Adapazarı-Erenler-Serdivan-Ankara Caddesi günün hareketli saatlerinde 450-500 bin nüfusu sokaklarında taşıyor.

Her şey üzerine yemin ederim ki, artık bu şehir şehir olmaktan çıktı- çıkıyor. İnsanca, huzur ve güven içinde yaşayamaz hale gelmek üzereyiz.

Siyaset, öğrendiği rol gereği, “ Hiç öyle değil!” dese de; yaşananı, görüneni inkar etse de, tam tersini beyinlere sokmak istese de durum böyle.

**

Bininci kez yazayım: Serdivan’da şu gün kimi saatlerde trafik kilitleniyor.

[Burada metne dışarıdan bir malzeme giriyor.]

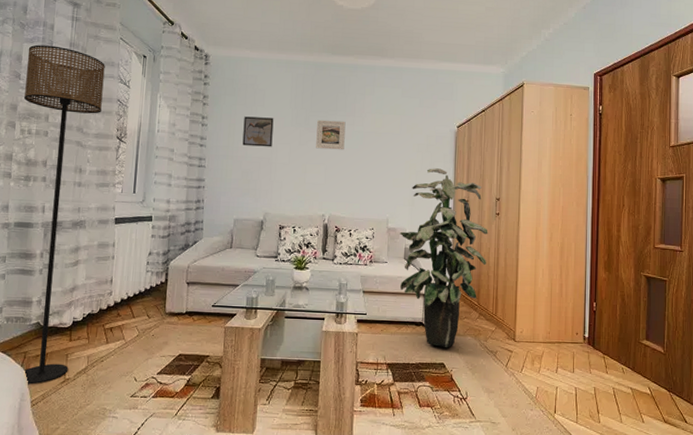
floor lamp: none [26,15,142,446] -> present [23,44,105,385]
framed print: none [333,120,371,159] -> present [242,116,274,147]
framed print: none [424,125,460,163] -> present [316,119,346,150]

Sadece p.tesi günü yaşanan trafik kazası sayısını öğrenin yeter.

2 Yıl sonra; meşhur Cadde-Çarşı 54 ve karşı caddedeki inşaatlar da bitsin; Serdivan’da da, yok olan Arabacıalanı Merası’nda da yaşam külliyen azaptır.

**

Bu şehrin nüfusu ve imarı çığ gibi ve yanlış büyürken; ulaşımı Otomobile, minibüse, otobüse mecburcu yapmak şehrin sonunu getirmektir.

Sanki, bu meslek erbabı koca şehri buna zorluyor gibi. Yok böyle bir şey. Her şehir ve her meslek, her durumda sektörlere yeni ekmek kapıları yaratır.

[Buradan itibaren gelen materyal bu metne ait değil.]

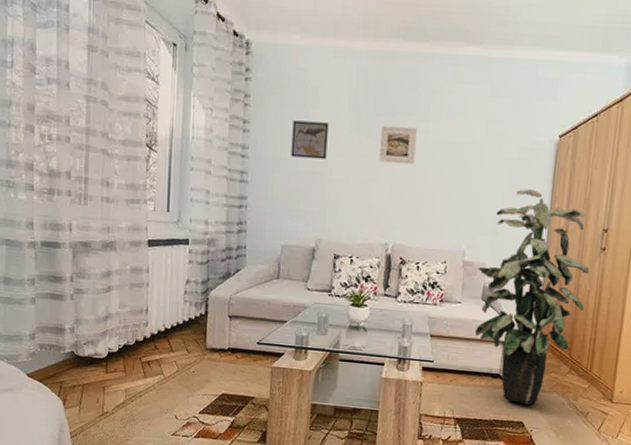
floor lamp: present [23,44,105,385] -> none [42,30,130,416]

Ama; Haydarpaşa-Adapazarı Ekspresi 128 yıllık Gar’ımız’a girmedikçe Ulaşım Hayatı radikal çözüm bulamaz. Şehir biter, Dert bitmez; İstenen bu mu acaba?

**

DERT sadece Tren ve Gar’da da değil; şu bilinsin ki:

Büyükşehir ise, 2018 Seçimi öncesi, Sakarya Büyükşehir Raylı Sistem Projesi, Hükümet kabulü de alınmış halde, mutlaka halkın önüne koyulmalı.

Yapmayana Oy verme Sakarya. Maddi-Manevi bütün istismarlara beynini kapa. Çoluk çocuğunun geleceğini düşün. Büyükşehirsin, hakkını iste Sakarya.

SEÇİLECEK YÖNETEN BİLSİN; ELEŞTİRİLİRSİN !

Fatih Terim yıllar önce de bir höykürmeyle ülkeyi ayağa kaldırmıştı. Adanalı Bilim ve Spor Adamı Turgay Renklikurt da köşe yazısında iyi bir ders vermişti.

Terim, Renklikurt’a saygı duysa da, galiba EGO’ya vız gelir tırıs gidermiş.

**

Renklikurt, Terim’e:“ Fatih, Adana’da bir söz vardır, bilirsin. İpten düşen cambaz Allah’ın oğlu olsa zortlarlar.” diye yazmıştı. Adana’da bu laf vardı.

**

Zortlanmak, Adana’da, kimi zaman olaya ve kişiye göre küçük düşürücü olurdu. Genelde de toplumsal eğlence-gırgır için yapılan bir davranıştı.

Yumruk sıkılır, borazan gibi üflenip öttürülür, osuruk sesi çıkarılırdı.

Kimileri bu sesi o kadar gürültülü çıkarırdı ki; tiye alınan bile günlerce gülerdi. Kimi de durumu hazmedemez, büyük olaylar çıkarırdı.

Adana’da herkes, hata yapıp zortlanmamak için antenlerini hep açık tutardı. Adana’da bu hem eğlencelidir, hem kimi hatalar da öyle vurgulanırdı.

**

Adana’da siyasiler daha aday olurken o eleştiri haklarına baştan kabullüydü. Vaatlerde bin kere düşünülürdü. Hükümetlere yaptırımları da cüretli olurdu.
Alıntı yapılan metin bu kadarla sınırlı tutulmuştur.